Impossible Travel

Overview

The impossible travel method detects access from different locations whose distance is greater than the distance a human can travel in the time between the two access events. See Create Rule for detailed instructions on how to create an impossible travel rule.

How the impossible travel method works

Baseline user locations

A impossible travel rule's query with the baseline locations option highlighted

When you set up a query for your impossible travel rule, you can enable Baseline User Locations if you want Datadog to learn the common locations for each user before the rule starts creating signals.

Baseline user locations disabled

When Baseline User Locations is disabled (default):

  • Each log is assessed for whether it contains a location that is impossible to travel to from an already encountered location.

  • Travel is impossible between two locations if the speed of travel is higher than 1000 km/h and the distance is greater than 500km.

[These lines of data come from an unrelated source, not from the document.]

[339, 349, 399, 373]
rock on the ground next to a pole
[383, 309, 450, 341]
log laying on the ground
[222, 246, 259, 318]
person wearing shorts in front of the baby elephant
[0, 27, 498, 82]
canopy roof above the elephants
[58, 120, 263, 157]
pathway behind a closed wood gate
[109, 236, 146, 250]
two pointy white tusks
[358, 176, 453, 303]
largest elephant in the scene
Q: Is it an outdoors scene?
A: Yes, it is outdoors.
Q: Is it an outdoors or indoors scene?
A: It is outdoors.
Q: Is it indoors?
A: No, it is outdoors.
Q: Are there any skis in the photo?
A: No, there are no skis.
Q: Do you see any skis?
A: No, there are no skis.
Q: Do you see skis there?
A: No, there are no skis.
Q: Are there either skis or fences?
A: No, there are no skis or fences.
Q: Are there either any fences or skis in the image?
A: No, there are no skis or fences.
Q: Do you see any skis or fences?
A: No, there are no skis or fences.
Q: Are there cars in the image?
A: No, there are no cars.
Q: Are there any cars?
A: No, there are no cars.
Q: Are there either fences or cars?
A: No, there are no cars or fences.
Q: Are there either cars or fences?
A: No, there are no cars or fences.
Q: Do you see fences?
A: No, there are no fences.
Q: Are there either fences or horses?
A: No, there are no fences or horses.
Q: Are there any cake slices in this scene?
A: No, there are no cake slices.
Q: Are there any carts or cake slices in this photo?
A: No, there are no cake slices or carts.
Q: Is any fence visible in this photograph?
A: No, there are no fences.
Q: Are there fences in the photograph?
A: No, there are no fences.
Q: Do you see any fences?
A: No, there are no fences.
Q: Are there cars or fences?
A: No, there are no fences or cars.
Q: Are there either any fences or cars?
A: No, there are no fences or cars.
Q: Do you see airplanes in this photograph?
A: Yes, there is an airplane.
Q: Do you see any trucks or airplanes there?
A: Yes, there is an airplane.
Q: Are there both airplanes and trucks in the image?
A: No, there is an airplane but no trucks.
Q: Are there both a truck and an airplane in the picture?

Baseline user locations enabled

When Baseline User Locations is enabled:

  • There is a learning period of 24 hours for each user. During this time, Datadog learns the common locations (city and country) for each user and signals are not created.
  • Encountered locations are forgotten after 30 days if they have not been encountered again.
  • If a new location is encountered, Datadog:
    • Checks if the location is one of the common locations. If it is one of the common locations, Datadog moves on to the next log or event.
    • Checks if it’s an impossible travel situation.
      • If it’s not an impossible travel situation, Datadog moves on to the next log or event.
      • It it’s an impossible travel situation, Datadog checks if there is an IP transition pattern. From example, if a user travels from location A to location B and that travel pattern has occurred in the past, a signal is not triggered.